Famous primatologist
Activist for the protection of mountain gorillas
Birth year
Year of death
Places of residence
San Francisco - USA ¦ Rwanda

Who is she?

The famous primatologist Dian Fossey was born on 16 January 1932 in San Francisco. Her parents divorced when she was six years old. Dian Fossey did not get along with her stepfather, who was too strict. She became an introverted and solitary child who preferred the company of animals. She looks after her goldfish, goes horseback riding, and dreams of becoming a veterinarian. However, she did not manage to complete the first year of veterinary school. Dian Fossey then turned to occupational therapy studies. After graduating, she worked as an occupational therapist with sick children. Eager to travel, she quit her job, gathered her savings, and borrowed money to finance a six-month trip to Africa. It was during this first trip, in 1963, that Dian Fossey became interested in gorillas. She met the archaeologist Louis Leakey, who became her husband.

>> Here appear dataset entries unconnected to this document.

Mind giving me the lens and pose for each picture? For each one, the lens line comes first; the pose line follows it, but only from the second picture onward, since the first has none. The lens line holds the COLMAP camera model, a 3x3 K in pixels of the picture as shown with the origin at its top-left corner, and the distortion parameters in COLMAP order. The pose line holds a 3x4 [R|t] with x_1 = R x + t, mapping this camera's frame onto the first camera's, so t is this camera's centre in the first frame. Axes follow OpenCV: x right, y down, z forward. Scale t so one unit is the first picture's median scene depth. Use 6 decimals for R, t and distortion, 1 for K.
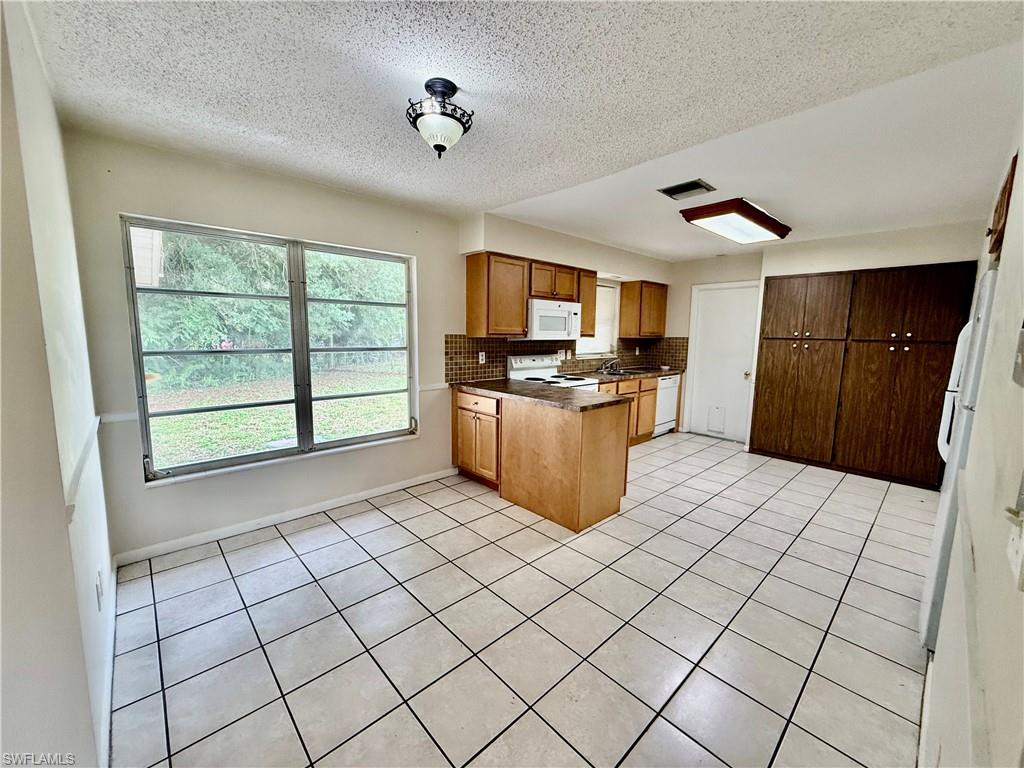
lens RADIAL K [[408.6, 0, 509.6], [0, 408.6, 383.0], [0, 0, 1]] dist [0.000521, -0.000065]
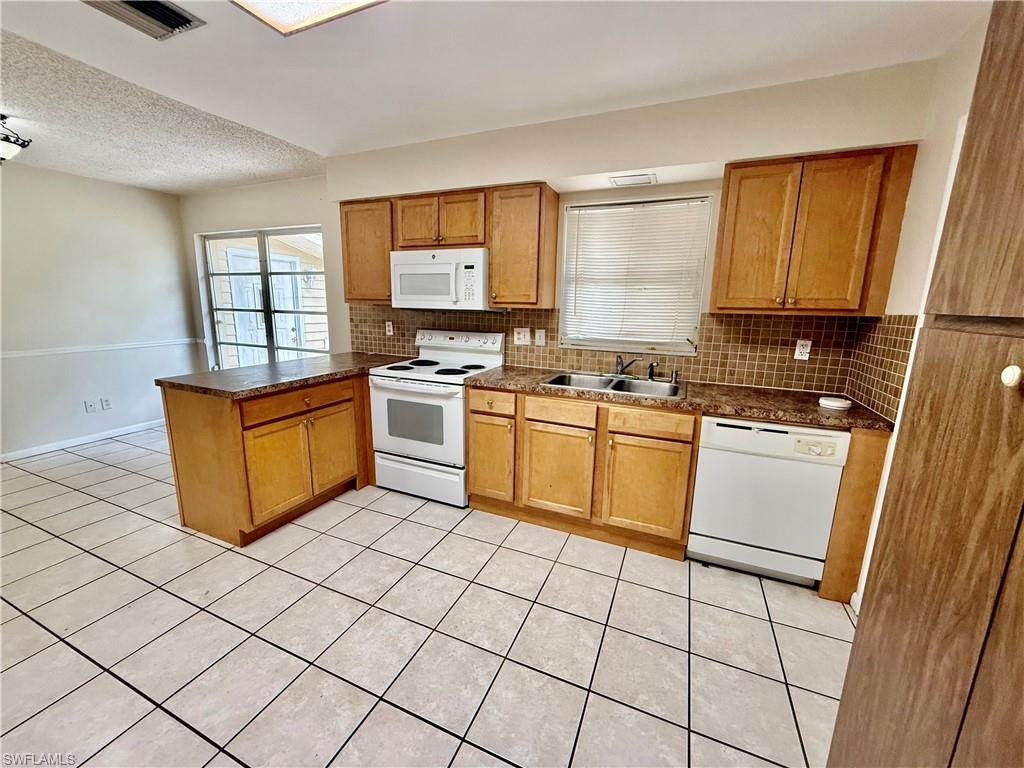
lens RADIAL K [[408.6, 0, 505.7], [0, 408.6, 381.1], [0, 0, 1]] dist [0.000521, -0.000065]
pose [[0.399741, 0.169125, -0.900891, 0.847551], [-0.126579, 0.983600, 0.128487, -0.096918], [0.907847, 0.062672, 0.414592, 0.899838]]
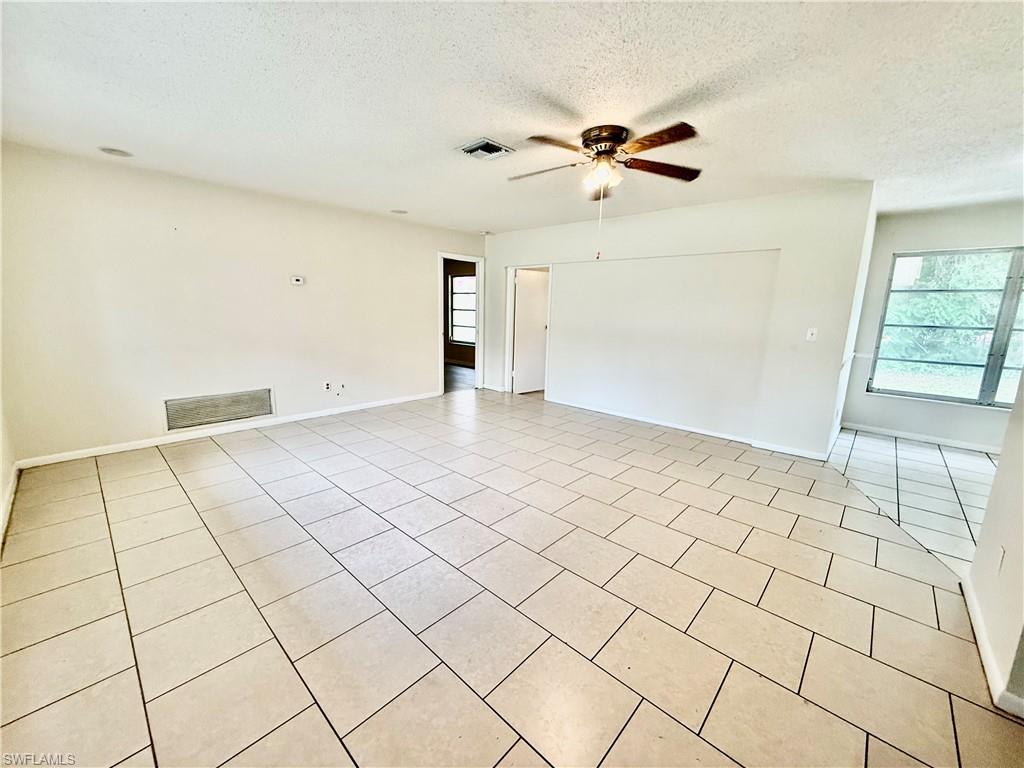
lens RADIAL K [[408.6, 0, 510.8], [0, 408.6, 385.3], [0, 0, 1]] dist [0.000521, -0.000065]
pose [[0.080665, 0.174623, -0.981326, 0.541125], [-0.148662, 0.975630, 0.161389, 0.094563], [0.985592, 0.132868, 0.104659, -0.539971]]
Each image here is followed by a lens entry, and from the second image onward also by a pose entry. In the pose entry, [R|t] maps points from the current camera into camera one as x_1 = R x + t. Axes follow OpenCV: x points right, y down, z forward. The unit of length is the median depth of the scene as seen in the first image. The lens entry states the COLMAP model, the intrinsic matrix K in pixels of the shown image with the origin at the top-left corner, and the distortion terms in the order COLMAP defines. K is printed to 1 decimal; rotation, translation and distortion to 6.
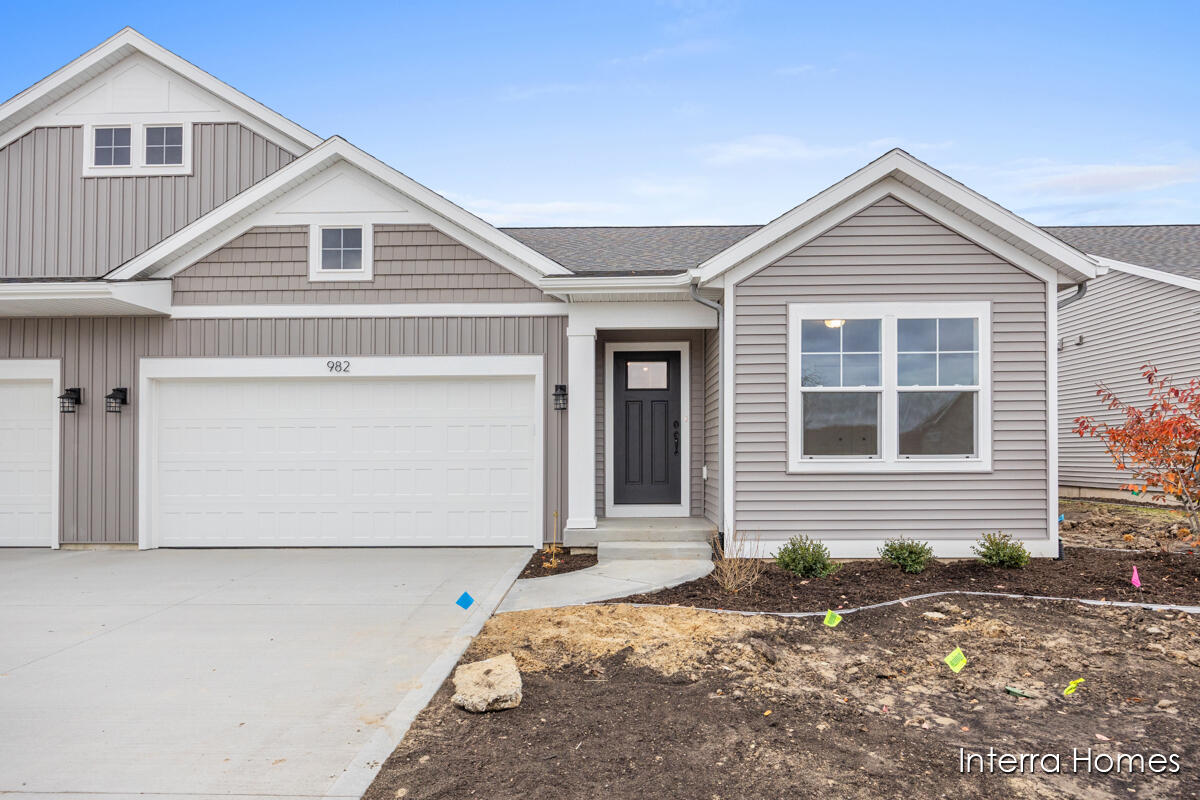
lens RADIAL K [[691.9, 0, 598.9], [0, 691.9, 388.9], [0, 0, 1]] dist [-0.003323, -0.001460]
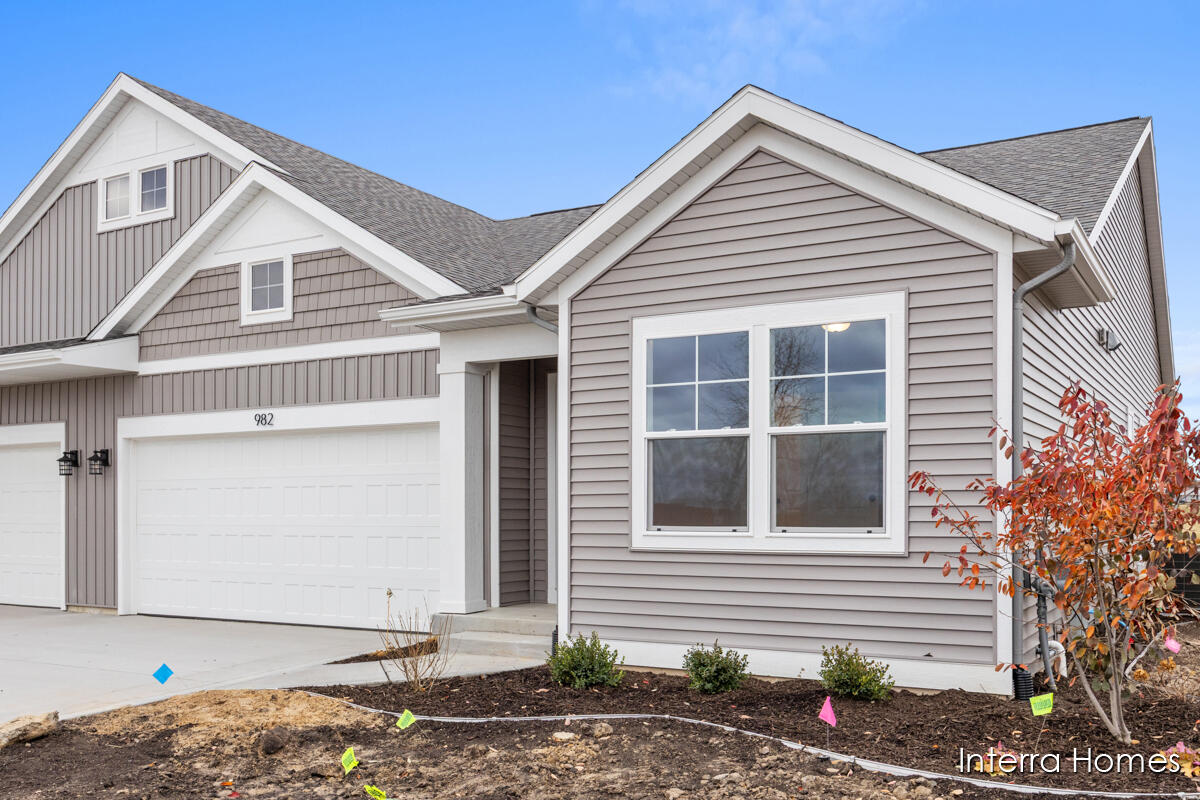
lens RADIAL K [[1115.6, 0, 600.0], [0, 1115.6, 400.0], [0, 0, 1]] dist [-0.010491, -0.002306]
pose [[0.874753, -0.043998, -0.482568, 0.699516], [0.041601, 0.999011, -0.015675, -0.017470], [0.482781, -0.006364, 0.875718, -0.045889]]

In 1966, her husband suggested that she return to Africa to conduct a study on gorillas. The following year, Dian Fossey founded the Karisoke Research Center in Rwanda. She devoted herself to studying the behaviour of mountain gorillas. In parallel with her observations of primates, she prepared a doctorate in zoology. Her work bore fruit: Dian Fossey worked for the protection of this endangered species and the respect of the primates' environment. However, through her efforts, she attracted the wrath of the poachers in the region. In 1983, she published an autobiographical account of her experience, "Gorillas in the Mist". The book quickly became a bestseller. It was adapted into a film in 1988, with Sigourney Weaver in the lead role.

On 26 December 1985, Dian Fossey was murdered. The motive for the murder has never been clarified. It is possible that the zoologist was the victim of reprisals by poachers or animal traffickers. The American zoologist was found dead in her study camp "Karisoke" in the heart of the Volcanoes National Park in Rwanda. A symbol of the fight to protect the African gorillas, Dian Fossey became fascinated with the great apes in the late 1960s. In the absence of evidence, no prosecution was initiated after Dian Fossey's death.